Many people will probably think of the queuing mechanism in Kashgar as a twist to the deck-building mechanism, but the designer actually came up with the mechanism before the first deck-building game, Dominion was published. Here's how it works.
Every player starts with three queues of workers. On your turn, you pick one of the workers (i.e. cards) at the head of a queue, and execute his ability. Once done, he goes to the back of the queue and starts queuing up all over again. That means you will need to activate all the other workers in that queue before you will cycle back to him. You start the game with two workers per queue, one of whom is a Patriarch who can recruit new workers. When you recruit, you draw two cards from the worker deck and pick one. Sometimes you can select one worker from the discard pile. Worker abilities vary greatly, but most do one of two things - collect resources, or fulfill contracts by spending resources. Fulfilling contracts is the main way to score points (some workers are worth point values too). There are always four contracts revealed at the centre of the table. Whoever fulfills a contract claims the contract card and then replenish the contract pool.

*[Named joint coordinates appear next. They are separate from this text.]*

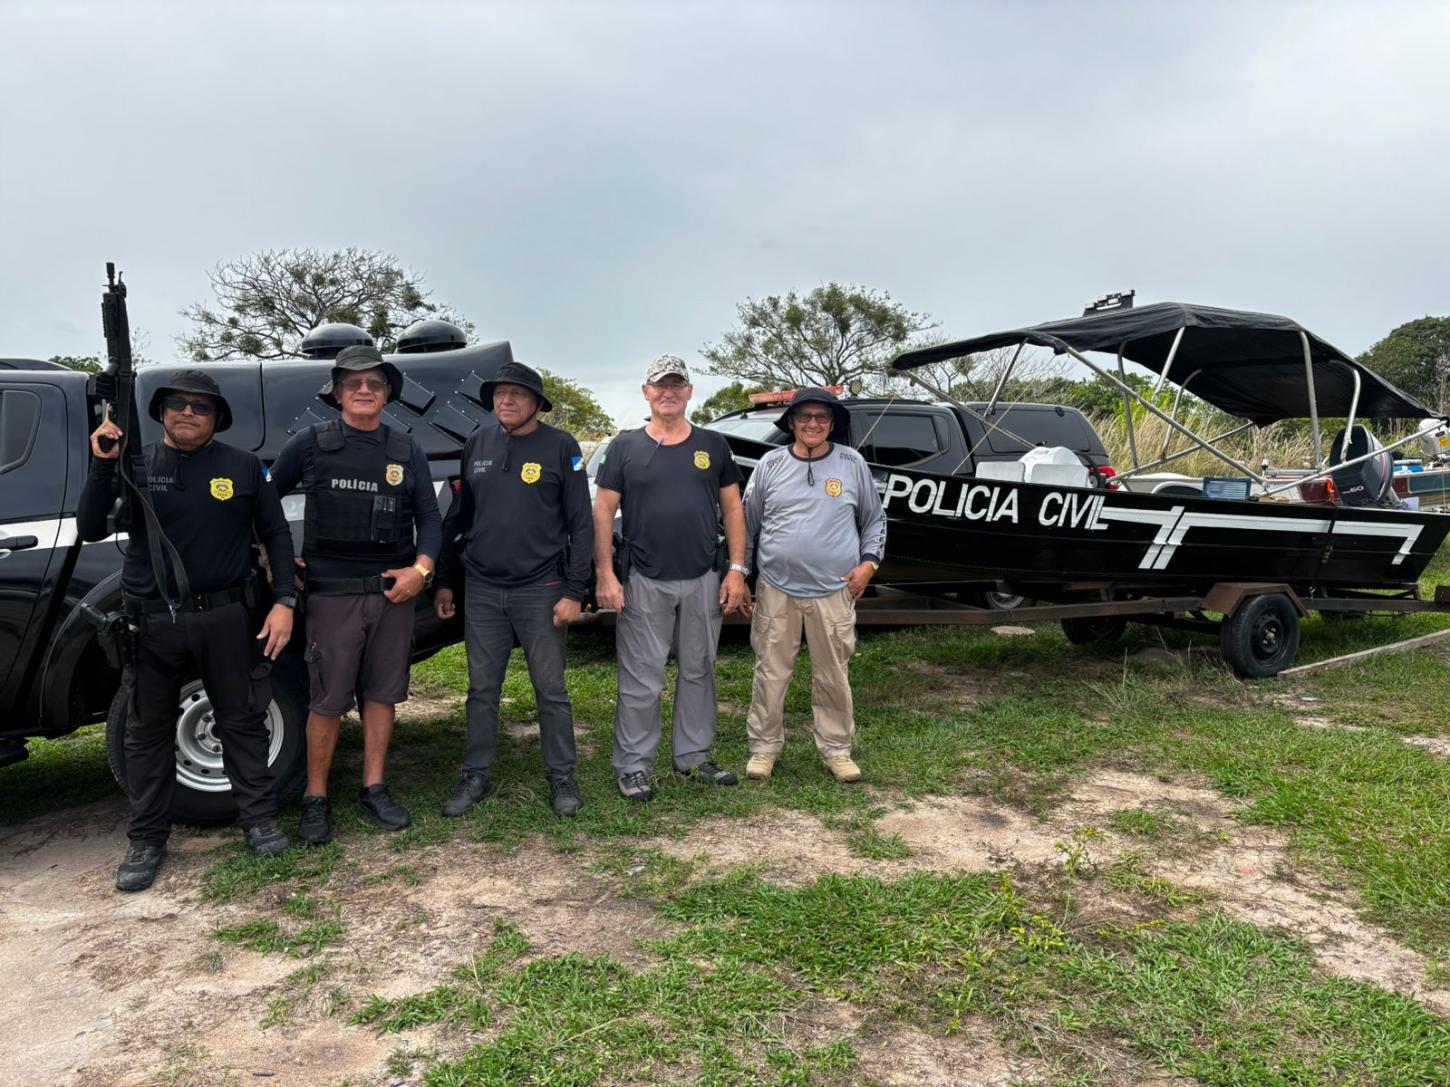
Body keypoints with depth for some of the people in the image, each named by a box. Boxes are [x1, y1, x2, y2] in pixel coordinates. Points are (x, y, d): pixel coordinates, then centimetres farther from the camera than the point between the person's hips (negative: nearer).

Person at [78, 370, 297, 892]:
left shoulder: (243, 467, 3)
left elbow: (276, 534, 5)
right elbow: (90, 529, -3)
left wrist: (284, 601, -5)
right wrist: (103, 465, -17)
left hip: (226, 617, -1)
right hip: (152, 621, 1)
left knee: (242, 719, 8)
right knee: (148, 731, 10)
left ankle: (259, 819, 23)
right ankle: (147, 840, 23)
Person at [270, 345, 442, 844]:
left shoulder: (406, 451, 8)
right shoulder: (310, 445, 1)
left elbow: (429, 518, 9)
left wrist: (421, 569, -5)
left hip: (394, 591, 3)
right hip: (333, 593, -3)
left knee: (382, 693, 9)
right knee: (328, 700, 0)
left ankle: (374, 791, 21)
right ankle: (316, 800, 14)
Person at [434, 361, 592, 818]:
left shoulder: (561, 447, -3)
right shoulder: (477, 444, 8)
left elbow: (581, 524, -4)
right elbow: (457, 517, 15)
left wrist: (574, 591, -9)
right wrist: (445, 581, 12)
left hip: (541, 591, -3)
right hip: (481, 591, 4)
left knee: (551, 690, 5)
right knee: (482, 689, 10)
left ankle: (562, 778, 18)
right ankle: (476, 776, 24)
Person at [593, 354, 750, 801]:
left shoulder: (712, 445, 8)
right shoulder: (625, 447, 3)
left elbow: (732, 509, 9)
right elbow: (603, 512, 1)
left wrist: (737, 569, 1)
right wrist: (605, 575, -7)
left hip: (703, 580, 3)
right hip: (644, 582, -2)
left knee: (699, 673, 12)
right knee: (641, 681, 1)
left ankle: (694, 757, 27)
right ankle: (633, 766, 14)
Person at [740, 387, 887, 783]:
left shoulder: (852, 464, 3)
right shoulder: (770, 464, 3)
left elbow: (874, 519, 12)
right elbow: (748, 524, 10)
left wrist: (868, 562, 0)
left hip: (833, 591, 0)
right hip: (776, 589, 0)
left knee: (833, 675, 9)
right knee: (771, 673, 7)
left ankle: (836, 749, 24)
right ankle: (764, 747, 21)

Game end is triggered once anyone reaches 25VP. The round is played to completion.
So far I only know of the German version. I don't know whether there will be an English one.
The player board on the left is for tracking your resources. The three queues are on the right. Claimed contracts are at the bottom. This copy of the game (Kareem's I think) has English paste-ups, without which it would be very hard to play because it's text-heavy (well, unless you know German). Blue circles with yellow numbers are victory point values. All contracts have them, some workers have them.

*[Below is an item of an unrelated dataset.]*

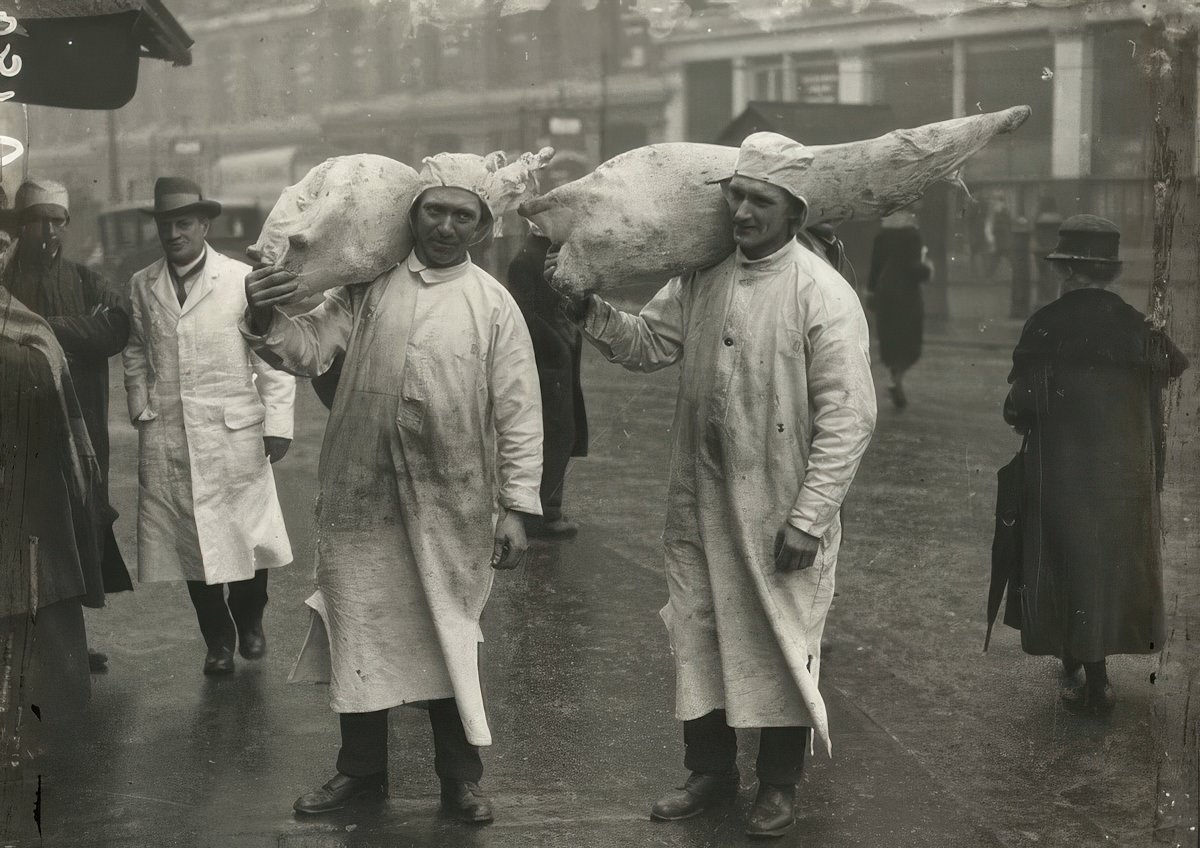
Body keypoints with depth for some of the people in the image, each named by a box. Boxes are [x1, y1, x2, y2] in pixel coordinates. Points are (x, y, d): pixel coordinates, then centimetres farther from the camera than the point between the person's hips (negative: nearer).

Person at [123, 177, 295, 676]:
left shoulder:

Right off the bat I started aggressively fulfilling contracts. Every player starts the game with some resources, and since some of the initial contracts in our game were small ones, it was already possible to fulfill them in the early game. Naturally that was also dependent on being able to recruit a worker who could fulfill contracts. It turned out to be not a bad idea. I took an early lead, and continued to maintain it throughout most of the game. This doesn't seem to be a game where you have to focus on building your engine first, and then at some point switch mode to scoring points. It is possible to do both at the same time. I didn't plan to specialise my three queues in any particular way. Broadly speaking, two of them were helping me to gain resources, and the third was the only one with some workers who could fulfill contracts. Playing the game was a matter of watching the available contracts, collecting the required resources (hopefully more quickly than others) and then timing the workers to fulfill the contracts. Ivan and Dith had workers who could fire other workers, and they both culled one of their queues down to just one worker. That means whenever they activated that queue, it would always be the same worker reporting to work (poor guy!). That's not a bad idea actually. For example, always having a worker ready to fulfill a contract is handy.

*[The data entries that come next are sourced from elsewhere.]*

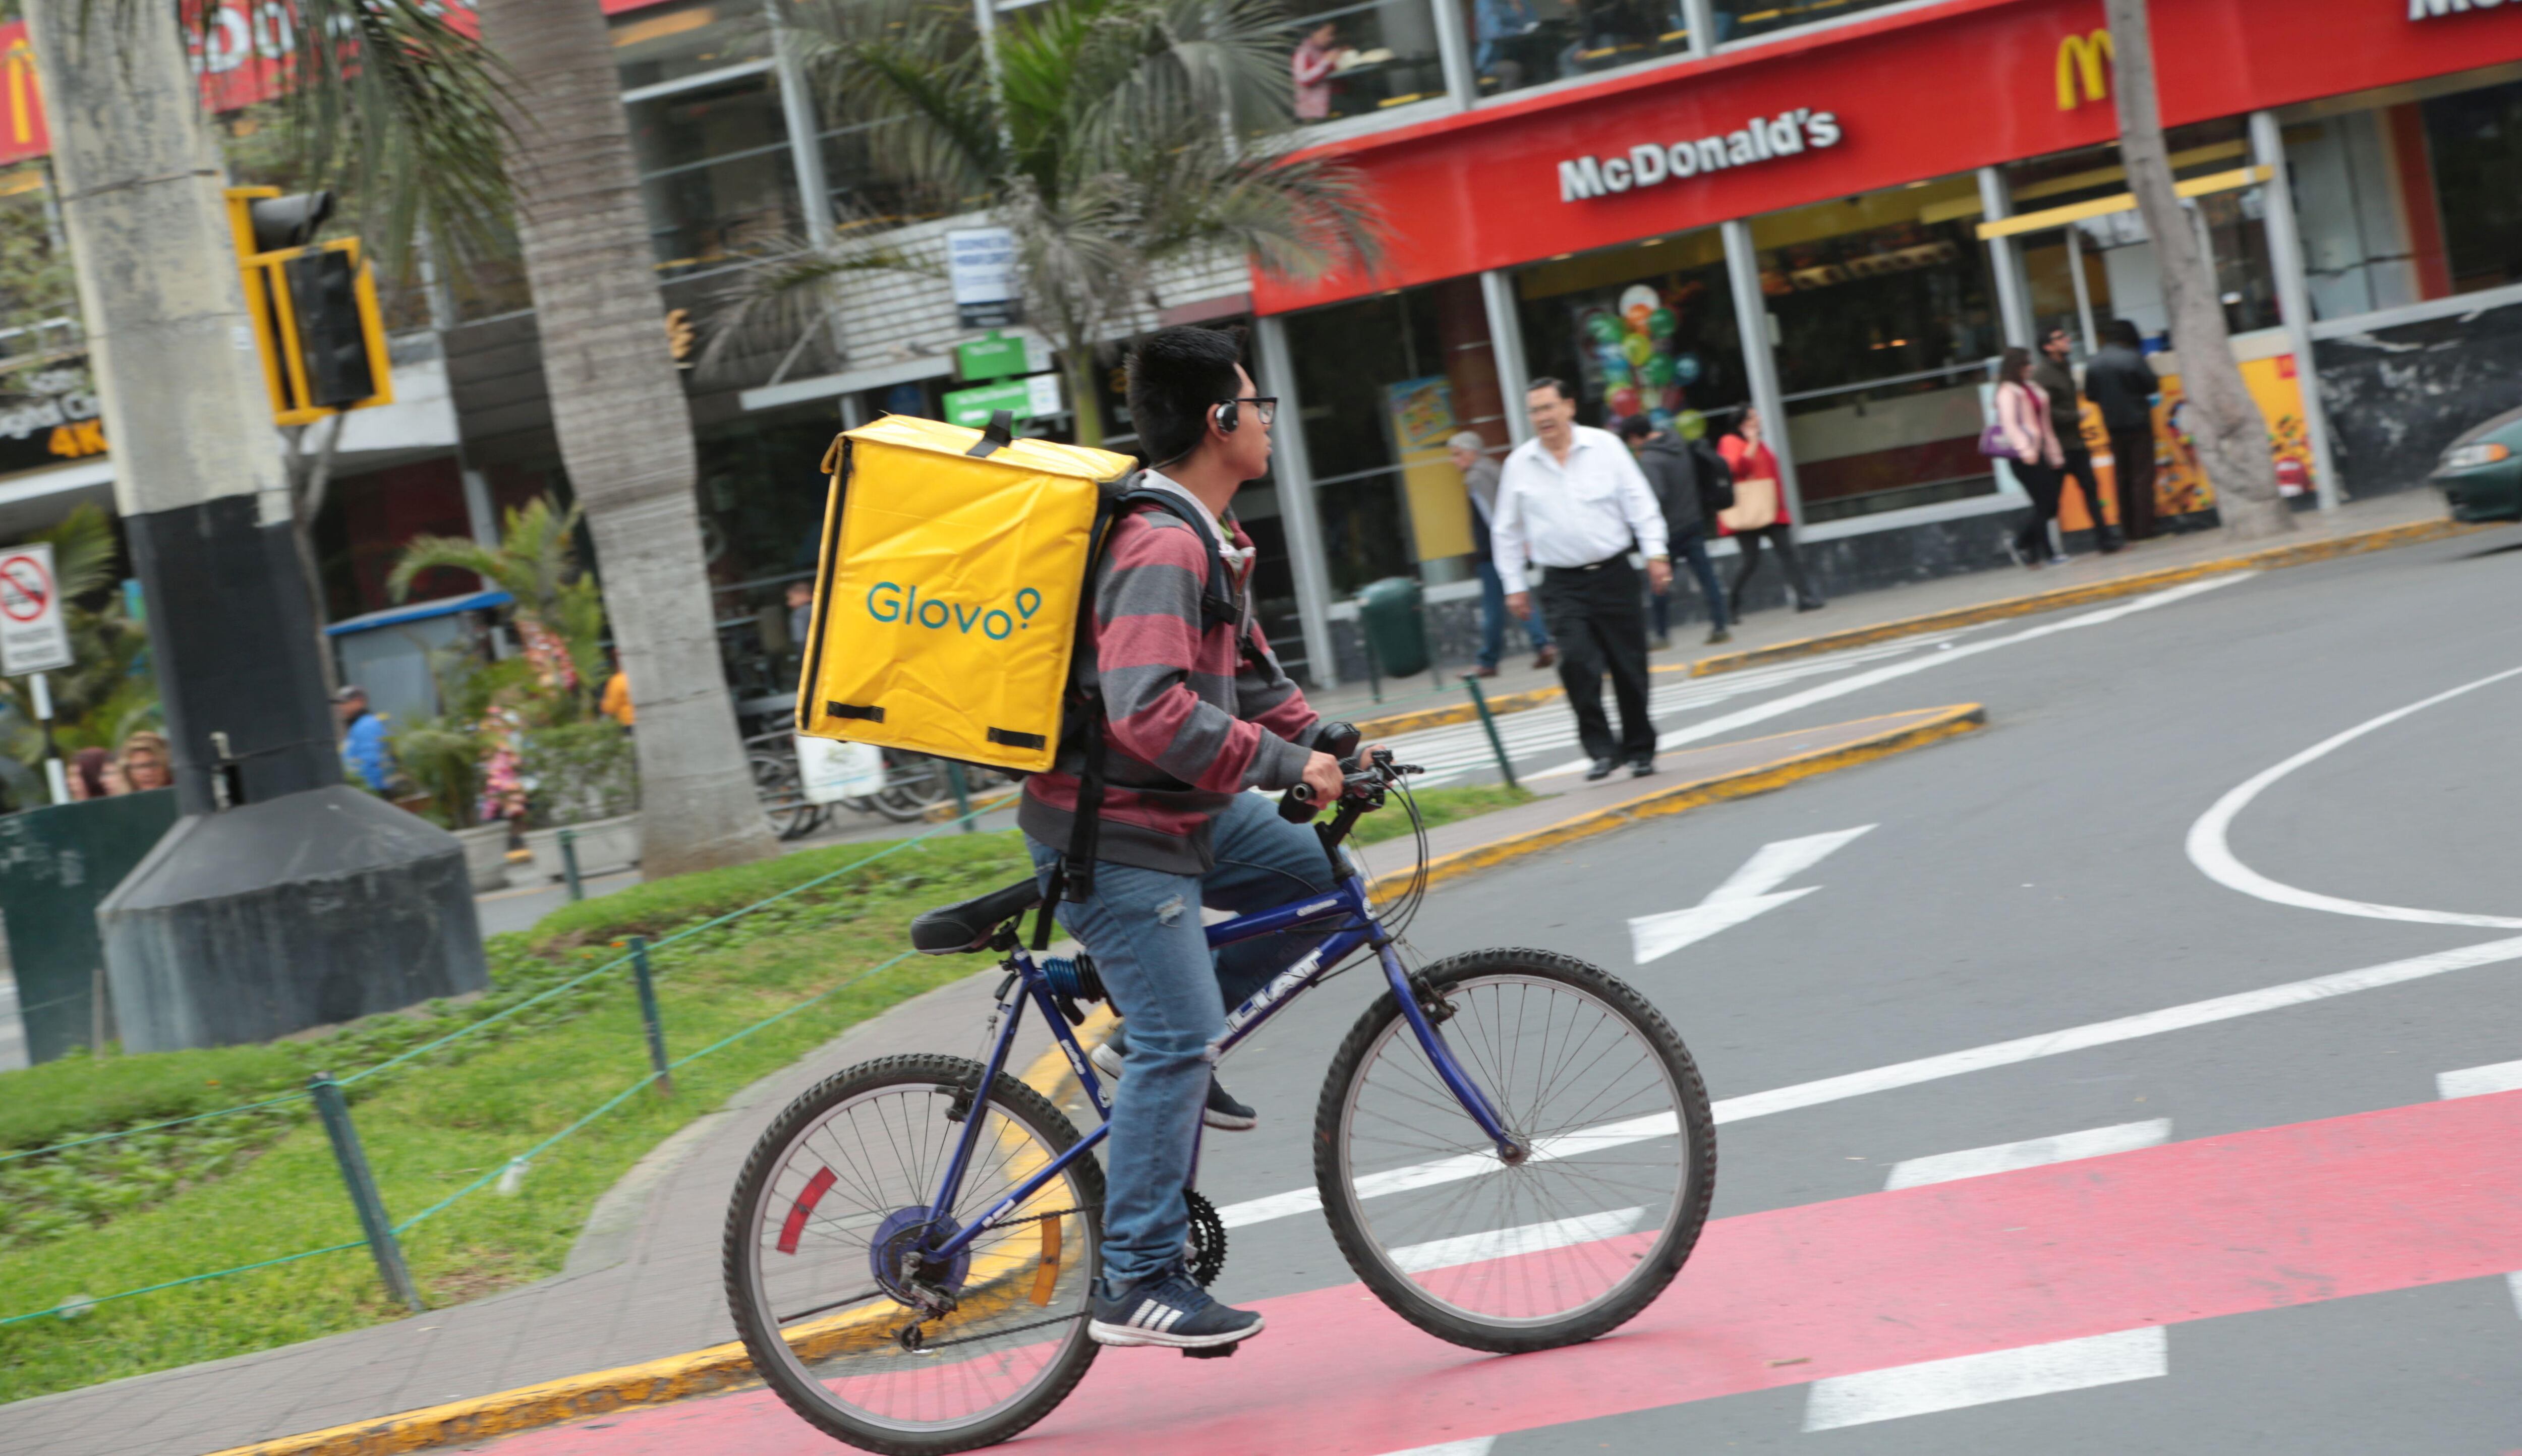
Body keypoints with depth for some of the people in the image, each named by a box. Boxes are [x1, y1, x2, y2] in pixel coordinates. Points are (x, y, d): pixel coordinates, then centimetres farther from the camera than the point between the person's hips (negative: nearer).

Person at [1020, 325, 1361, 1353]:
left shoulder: (1207, 536, 12)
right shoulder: (1162, 547, -22)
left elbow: (1244, 672, 21)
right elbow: (1149, 710, -32)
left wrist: (1325, 745, 9)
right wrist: (1286, 764, -26)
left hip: (1175, 808, 10)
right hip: (1112, 829, -10)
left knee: (1318, 874, 10)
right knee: (1179, 1039, -12)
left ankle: (1163, 1052, 14)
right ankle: (1137, 1285, -7)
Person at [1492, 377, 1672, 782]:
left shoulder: (1604, 446, 1)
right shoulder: (1519, 464, 4)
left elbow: (1640, 503, 3)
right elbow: (1506, 531, 11)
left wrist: (1656, 554, -6)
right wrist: (1514, 585, 9)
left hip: (1614, 574, 0)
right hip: (1562, 585, 0)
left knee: (1630, 665, 2)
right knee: (1577, 661, -18)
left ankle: (1640, 749, 17)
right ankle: (1602, 749, -10)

As everyone's worker abilities grew, it became more and more competitive, and racing to be first to fulfill a contract became more intense. Dith claimed one contract just before I could do so. It would have helped me cross the 25VP line. I had to settle with claiming another one which only got me to 24VP. Soon after that Ivan managed to reach 25VP to trigger the game end. I had a Matriarch card at the front of one of my queues, which allowed me to recruit a worker from the face-up discard pile. I picked one worth 1VP, pushing my score to 25VP. Tiebreaker was reverse turn order, so I narrowly won the game.
I didn't have any worker who could fire another worker, so my worker pool grew to be quite big. Aahh... unions.
The queuing mechanism in Kashgar is interesting. There are various ways to build your queues and to make use of combinations of worker abilities. The resource collecting and contract claiming parts are pedestrian. They are just there to give a goal to the core mechanism. This reminds me a little of The Speicherstadt, which I didn't like, and felt it was a hollow game built around one clever mechanism. But in Kashgar at least there is some meat in the various worker abilities to chew on.